Ponta Porã, Segunda-feira, 23 de abril de 2018
02/03/2015 06h50

O malfeito maior é a incompetência - Waldir Guerra

Nem pensar em não dar importância pra roubalheira generalizada que está sendo exposta diariamente pela imprensa.

Divulgação (TP)
 
 

A desgraça maior numa administração pública não são os desvios de recursos do governo para uso em campanhas políticas, e nem mesmo os roubos para enriquecimento próprio, mas a falta de competência do administrador.

Nem pensar em não dar importância pra roubalheira generalizada que está sendo exposta diariamente pela imprensa. Também sem essa de perdoar como muitos perdoam administradores públicos corruptos com a alegação de que: “rouba, mas faz”. Nada disso.

O que importa é o tamanho do “malfeito” – desculpe, mas vou usar a expressão da presidente Dilma – para afirmar que o mal maior feito a Petrobras não foram as roubalheiras que agora se denunciam; nem seu aparelhamento político, mas a incompetência na administração dela.

Não adianta ficar esperando o julgamento final da Justiça porque, cá pra nós, como a administradora Dilma Rousseff pensa em ficar de fora dessa parada? Além de ter indicado sua amiga, Graça Foster, para presidir a Petrobras, ainda esteve na presidência do seu Conselho. É por conta disso tudo que a possibilidade de um impeachment dela está sendo comentada por quase todos os grandes jornais do país.

Para confirmar que temos a mesma dimensão de importância que a incompetência tem sobre os demais malfeitos cometidos com a Petrobras, transcrevo aqui parte de um artigo do jornalista Helio Schwartsman da Folha de S. Paulo; o jornalista cita o Código do Consumidor em seu art.37 que reza: “É proibida toda publicidade enganosa ou abusiva”. E ainda diz que se o código se aplicasse a políticos, Dilma estaria sujeita a detenção de três meses a um ano e multa. E conclui dizendo, “A essa altura acho que até petistas convictos estão convencidos de que a campanha eleitoral de Dilma foi mentirosa”.

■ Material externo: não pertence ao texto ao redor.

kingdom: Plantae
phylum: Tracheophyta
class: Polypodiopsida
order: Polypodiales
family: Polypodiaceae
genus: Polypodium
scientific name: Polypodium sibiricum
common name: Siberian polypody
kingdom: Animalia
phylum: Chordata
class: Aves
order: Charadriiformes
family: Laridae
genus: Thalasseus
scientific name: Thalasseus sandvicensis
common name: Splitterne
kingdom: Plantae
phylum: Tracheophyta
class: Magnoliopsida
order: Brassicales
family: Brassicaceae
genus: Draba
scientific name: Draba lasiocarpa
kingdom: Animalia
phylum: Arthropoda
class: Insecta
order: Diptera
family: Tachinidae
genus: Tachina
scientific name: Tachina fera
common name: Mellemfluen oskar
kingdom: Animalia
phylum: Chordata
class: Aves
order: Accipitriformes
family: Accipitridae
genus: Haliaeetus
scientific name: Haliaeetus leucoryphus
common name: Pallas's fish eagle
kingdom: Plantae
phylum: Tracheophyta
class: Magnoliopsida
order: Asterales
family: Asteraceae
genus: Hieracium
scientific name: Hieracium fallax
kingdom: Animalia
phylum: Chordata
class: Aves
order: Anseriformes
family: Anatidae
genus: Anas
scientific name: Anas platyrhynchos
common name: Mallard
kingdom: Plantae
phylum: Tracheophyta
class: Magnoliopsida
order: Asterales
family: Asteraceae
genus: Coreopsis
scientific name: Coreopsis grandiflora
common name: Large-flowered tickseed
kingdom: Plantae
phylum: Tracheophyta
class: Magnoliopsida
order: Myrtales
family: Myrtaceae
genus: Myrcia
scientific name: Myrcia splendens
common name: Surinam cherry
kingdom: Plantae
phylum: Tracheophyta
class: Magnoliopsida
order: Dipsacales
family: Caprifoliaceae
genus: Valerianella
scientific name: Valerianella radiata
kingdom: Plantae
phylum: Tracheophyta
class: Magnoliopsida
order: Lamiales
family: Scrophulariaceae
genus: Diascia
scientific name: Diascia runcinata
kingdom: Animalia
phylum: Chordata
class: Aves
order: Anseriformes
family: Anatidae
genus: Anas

Agora vejo o economista Delfin Neto, homem que conhece muito bem os meandros de uma administração pública, especialmente a área econômica, meio descrente dizer que espera apenas pela sorte.

Delfin que vem alertando para que os ajustes propostos pelo ministro Joaquim Levy sejam aprovados para que o país não caia num abismo; ele também, em artigo na Folha de S.Paulo, disse na semana passada: “Como é absolutamente evidente, as condições necessárias para que o “ajuste” seja bem-sucedido são a credibilidade e convicção do poder incumbente, a qualidade do programa e a reconhecida competência (o grifo é meu) dos encarregados de sua execução. Não há condição suficiente para garantir o seu sucesso, a não ser, talvez, a sorte...”. (Putz! Parece que nem o Delfin está acreditando mais neste governo).

Realmente, também não acredito mais nessa administração incumbente – expressão usada pelo ex-ministro Delfin Neto para designar o governo da presidente Dilma. Não dá para esquecer que ela esteve à frente deste governo nestes últimos 12 anos. Não foram apenas quatro anos, foram doze e de muita incompetência.

É possível sua administração aguentar mais quatro anos assim, no jeito dela? Sinceramente, não. E se ela entregar totalmente a área econômica e financeira ao Joaquim Levy como parece estar fazendo? Mesmo assim ficaria muito difícil seu governo, o povo não acredita mais nela porque ela mentiu e abusou de publicidade enganosa para vencer a eleição.

Então, sou a favor do impeachment? Não, a melhor solução para o país seria o seu afastamento sem traumas, uma renúncia, por exemplo – assim como fez o papa Bento XVI – e completarmos este mandato com o Vice. Penso assim porque doze anos de incompetência comprovada é um malfeito maior que toda essa roubalheira na Petrobras.